Saved data entries
┄┄┄┄┄┄┄┄┄┄
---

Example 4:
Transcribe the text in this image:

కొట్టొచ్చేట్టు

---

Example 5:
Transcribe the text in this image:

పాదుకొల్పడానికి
┄┄┄┄┄┄┄┄┄┄
→ **EXERCISE OBJECTIVE**:
Repeat the lines above exactly.

→ **RESPONSE AREA**:
---

Example 4:
Transcribe the text in this image:

కొట్టొచ్చేట్టు

---

Example 5:
Transcribe the text in this image:

పాదుకొల్పడానికి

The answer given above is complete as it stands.